To address the reviewer’s concern, we have revised the first section of the Discussion to more carefully distinguish between breakthrough and reinfection cases. Specifically, we now highlight the observed differences in post-booster infection rates—44.9% in previously uninfected vs. 6.6% in previously infected individuals—as a rationale for treating these groups separately. We have replaced prior language that may have overinterpreted immune response differences with a more cautious interpretation focused on susceptibility patterns and immune durability. These revisions provide clearer justification for our analytical approach and improve the overall clarity of the Discussion.

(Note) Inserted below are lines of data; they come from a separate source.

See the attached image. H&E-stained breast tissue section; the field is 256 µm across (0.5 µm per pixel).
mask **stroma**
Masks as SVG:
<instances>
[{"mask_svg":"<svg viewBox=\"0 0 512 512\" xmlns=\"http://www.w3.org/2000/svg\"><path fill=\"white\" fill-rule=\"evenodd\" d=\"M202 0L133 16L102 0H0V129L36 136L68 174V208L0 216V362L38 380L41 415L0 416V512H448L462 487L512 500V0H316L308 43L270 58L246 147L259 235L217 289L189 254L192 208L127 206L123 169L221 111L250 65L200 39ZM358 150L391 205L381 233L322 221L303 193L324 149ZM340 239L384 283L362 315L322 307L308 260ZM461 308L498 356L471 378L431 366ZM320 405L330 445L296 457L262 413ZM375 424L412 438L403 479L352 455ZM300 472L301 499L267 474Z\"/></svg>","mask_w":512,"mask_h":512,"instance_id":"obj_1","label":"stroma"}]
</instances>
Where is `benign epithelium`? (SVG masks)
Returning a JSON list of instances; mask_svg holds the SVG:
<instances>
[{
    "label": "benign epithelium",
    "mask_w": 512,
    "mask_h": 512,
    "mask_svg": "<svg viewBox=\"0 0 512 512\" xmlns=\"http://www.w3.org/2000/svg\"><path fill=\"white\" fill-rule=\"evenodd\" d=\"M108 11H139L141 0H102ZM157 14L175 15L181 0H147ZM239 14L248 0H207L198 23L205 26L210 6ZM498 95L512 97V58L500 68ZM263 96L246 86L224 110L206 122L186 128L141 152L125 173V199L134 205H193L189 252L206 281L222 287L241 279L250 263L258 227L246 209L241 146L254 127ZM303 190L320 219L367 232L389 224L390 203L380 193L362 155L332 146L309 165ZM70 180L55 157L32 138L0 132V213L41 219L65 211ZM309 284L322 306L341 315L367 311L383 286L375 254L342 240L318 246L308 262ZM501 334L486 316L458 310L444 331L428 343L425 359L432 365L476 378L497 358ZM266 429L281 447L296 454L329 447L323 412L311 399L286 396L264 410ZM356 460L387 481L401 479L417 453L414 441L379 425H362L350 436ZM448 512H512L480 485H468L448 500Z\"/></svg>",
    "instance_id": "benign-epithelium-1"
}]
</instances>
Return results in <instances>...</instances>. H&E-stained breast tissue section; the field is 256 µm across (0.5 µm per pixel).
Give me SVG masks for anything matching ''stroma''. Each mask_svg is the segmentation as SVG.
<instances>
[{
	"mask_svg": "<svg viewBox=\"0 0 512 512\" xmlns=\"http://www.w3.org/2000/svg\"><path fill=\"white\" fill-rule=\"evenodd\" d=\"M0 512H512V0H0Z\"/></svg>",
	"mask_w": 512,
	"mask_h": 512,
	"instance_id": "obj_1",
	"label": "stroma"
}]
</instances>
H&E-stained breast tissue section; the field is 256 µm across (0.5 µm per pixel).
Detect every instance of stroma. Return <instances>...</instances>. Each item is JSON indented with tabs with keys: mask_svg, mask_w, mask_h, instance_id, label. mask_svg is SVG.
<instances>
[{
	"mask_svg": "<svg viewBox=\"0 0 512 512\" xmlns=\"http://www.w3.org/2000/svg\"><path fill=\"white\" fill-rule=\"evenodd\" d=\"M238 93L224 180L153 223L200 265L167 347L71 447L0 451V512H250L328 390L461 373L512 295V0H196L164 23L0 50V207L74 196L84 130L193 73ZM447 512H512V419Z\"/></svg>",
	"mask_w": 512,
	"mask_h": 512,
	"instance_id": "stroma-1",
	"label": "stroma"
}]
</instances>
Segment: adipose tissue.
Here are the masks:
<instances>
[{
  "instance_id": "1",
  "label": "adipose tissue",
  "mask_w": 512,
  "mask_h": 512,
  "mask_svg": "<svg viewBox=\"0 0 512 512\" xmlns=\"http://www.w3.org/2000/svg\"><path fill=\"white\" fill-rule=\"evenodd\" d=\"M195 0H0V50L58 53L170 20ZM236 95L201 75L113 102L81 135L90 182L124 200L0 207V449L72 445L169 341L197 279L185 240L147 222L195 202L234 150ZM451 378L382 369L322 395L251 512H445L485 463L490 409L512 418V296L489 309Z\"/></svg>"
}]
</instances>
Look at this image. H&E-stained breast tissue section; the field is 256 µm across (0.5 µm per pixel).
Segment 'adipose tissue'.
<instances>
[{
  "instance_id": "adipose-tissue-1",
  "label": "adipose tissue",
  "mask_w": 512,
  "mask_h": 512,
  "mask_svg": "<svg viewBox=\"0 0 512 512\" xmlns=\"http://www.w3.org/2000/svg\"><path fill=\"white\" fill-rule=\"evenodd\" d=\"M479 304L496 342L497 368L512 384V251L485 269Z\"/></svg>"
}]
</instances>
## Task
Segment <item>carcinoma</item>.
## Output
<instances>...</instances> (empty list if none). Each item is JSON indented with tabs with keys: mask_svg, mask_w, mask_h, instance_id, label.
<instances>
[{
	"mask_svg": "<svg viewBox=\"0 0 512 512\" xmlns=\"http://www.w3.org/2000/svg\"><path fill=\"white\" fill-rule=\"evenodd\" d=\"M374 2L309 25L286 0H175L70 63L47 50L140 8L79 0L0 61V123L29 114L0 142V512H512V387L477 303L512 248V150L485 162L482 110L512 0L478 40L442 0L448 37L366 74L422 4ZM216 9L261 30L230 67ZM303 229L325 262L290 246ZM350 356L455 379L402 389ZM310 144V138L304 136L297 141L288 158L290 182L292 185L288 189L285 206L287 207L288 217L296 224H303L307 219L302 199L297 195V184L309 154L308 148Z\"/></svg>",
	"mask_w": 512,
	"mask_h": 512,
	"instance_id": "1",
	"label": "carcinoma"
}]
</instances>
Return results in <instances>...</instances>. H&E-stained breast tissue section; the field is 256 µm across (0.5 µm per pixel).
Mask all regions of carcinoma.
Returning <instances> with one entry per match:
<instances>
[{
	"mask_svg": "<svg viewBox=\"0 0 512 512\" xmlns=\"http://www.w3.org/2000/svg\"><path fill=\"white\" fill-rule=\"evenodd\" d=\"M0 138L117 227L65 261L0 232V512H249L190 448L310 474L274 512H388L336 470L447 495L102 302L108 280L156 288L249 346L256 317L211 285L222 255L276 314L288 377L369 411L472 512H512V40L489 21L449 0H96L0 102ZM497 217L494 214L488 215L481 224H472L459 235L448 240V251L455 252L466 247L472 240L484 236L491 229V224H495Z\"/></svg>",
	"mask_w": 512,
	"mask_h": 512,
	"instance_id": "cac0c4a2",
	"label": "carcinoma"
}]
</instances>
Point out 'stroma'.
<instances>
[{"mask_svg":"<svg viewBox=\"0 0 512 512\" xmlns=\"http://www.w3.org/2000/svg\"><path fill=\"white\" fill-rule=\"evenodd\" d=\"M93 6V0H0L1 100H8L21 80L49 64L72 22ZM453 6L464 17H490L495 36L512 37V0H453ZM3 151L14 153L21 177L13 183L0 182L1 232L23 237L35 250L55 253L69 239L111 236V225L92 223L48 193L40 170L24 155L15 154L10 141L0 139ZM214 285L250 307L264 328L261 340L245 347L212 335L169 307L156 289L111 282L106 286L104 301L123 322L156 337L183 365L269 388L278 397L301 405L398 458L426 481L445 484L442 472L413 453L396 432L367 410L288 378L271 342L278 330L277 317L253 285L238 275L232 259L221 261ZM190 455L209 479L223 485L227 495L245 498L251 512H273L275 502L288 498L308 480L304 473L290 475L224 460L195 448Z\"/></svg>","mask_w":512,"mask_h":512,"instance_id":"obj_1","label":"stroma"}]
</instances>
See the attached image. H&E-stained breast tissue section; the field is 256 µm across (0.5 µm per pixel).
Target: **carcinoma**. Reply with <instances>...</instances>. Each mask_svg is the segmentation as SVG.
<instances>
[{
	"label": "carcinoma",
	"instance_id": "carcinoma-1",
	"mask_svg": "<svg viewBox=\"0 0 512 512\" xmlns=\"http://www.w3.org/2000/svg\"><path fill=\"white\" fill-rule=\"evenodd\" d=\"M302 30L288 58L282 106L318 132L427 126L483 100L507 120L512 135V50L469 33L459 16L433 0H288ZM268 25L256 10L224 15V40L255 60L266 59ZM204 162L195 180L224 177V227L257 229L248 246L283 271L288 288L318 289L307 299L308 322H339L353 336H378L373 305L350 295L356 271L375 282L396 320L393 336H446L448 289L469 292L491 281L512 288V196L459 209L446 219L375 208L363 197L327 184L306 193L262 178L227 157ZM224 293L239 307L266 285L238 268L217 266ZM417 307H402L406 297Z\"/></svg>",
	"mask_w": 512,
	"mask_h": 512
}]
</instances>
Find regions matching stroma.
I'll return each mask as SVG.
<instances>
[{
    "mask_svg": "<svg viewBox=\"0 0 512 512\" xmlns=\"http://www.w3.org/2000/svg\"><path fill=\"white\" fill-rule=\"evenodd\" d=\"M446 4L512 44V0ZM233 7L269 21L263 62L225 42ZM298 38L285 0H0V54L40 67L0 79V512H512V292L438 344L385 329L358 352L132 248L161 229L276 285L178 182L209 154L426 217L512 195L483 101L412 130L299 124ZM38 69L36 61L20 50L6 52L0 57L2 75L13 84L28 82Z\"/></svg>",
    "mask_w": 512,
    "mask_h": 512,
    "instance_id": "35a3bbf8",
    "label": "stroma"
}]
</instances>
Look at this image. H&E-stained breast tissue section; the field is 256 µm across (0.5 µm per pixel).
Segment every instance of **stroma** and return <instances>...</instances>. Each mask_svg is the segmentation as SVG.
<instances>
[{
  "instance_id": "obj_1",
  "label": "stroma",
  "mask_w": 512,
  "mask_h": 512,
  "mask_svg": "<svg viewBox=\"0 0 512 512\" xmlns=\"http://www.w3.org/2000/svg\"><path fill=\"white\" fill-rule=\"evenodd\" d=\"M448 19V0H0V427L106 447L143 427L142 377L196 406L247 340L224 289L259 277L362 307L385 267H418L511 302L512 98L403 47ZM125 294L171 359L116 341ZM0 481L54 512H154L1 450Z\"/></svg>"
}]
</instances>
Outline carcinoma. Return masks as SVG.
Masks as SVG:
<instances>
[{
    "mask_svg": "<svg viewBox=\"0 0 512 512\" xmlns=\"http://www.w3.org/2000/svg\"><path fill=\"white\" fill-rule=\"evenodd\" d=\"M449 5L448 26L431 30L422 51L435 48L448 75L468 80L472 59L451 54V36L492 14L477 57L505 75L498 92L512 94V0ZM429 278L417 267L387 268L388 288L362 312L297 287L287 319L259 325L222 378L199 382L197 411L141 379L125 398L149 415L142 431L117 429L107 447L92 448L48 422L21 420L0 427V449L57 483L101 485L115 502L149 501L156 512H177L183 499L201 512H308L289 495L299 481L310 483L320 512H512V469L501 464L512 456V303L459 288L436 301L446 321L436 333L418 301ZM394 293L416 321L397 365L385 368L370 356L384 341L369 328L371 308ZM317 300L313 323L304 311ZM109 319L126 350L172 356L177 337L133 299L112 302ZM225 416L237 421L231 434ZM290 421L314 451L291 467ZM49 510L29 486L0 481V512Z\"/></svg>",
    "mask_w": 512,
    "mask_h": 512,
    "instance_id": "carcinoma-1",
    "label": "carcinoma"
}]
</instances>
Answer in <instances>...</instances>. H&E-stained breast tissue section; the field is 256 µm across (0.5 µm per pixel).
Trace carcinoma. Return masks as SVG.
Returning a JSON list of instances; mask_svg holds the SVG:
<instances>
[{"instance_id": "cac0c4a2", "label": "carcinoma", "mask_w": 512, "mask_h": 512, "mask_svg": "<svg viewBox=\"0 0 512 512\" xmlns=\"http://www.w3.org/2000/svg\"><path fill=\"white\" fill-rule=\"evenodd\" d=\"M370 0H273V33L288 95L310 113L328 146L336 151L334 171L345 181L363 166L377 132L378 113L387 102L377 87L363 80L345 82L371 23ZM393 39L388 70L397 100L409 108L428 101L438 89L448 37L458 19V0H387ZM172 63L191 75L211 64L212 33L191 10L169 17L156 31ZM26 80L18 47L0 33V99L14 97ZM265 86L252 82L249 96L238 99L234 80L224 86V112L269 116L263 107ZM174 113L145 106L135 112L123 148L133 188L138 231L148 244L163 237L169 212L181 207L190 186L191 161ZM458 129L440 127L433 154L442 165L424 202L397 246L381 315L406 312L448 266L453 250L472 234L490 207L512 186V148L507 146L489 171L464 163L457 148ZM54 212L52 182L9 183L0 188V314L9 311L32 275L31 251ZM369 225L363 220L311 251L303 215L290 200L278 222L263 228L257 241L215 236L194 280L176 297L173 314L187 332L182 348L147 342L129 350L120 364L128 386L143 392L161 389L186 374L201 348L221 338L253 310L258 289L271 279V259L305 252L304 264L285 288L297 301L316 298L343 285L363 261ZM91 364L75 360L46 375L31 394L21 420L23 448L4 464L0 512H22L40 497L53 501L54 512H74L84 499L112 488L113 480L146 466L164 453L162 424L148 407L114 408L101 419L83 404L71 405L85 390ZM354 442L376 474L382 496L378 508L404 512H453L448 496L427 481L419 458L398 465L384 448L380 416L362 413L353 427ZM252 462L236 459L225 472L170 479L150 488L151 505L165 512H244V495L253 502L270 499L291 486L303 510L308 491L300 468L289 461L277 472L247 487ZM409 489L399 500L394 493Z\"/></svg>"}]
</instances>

We believe these updates address the reviewer’s comment thoroughly while preserving the integrity and biological relevance of the study design.

Comment 2: Fig. 4. The title of the y-axis in B indicates the neutralization titer against the WH1 virus. In the Materials and Methods section on page 5, it states that the serum neutralizing capacity was evaluated using a pseudovirus-based assay targeting the Omicron BA.2 variant. Which is correct?

Response 2: Thank you for your observation. We apologize for the typographical error. The correct neutralization titers shown in the figure correspond to the Omicron BA.2, as indicated on the y-axis in the new figure

Comment 1: The authors have responded to the reviewer’s comments, and the manuscript has improved significantly. In my opinion, the new Figure 4, showing longitudinal trajectories of IgG(S) and neutralizing antibody titers across time points, provides a clear presentation of the results.

I have only one minor comment regarding Trajectory 4. In the main text, the authors state that T4 corresponds to uninfected individuals at baseline with a breakthrough infection between 3 and 9 months. What is the difference between T4 and T3?

Response 1: Thank you for your insightful comment. The distinction between T3 and T4 lies in the timing of the breakthrough infection following vaccination. Specifically, individuals in T3 experienced breakthrough infection earlier (within the first 3 months), whereas those in T4 were infected later (between 3 and 9 months post-vaccination). T4 was not included in the main analysis due to limited sample size (n < 10), which restricted statistical power. This was noted in the Methods section (Lines 203-5), but we acknowledge that the omission may not have been sufficiently clear.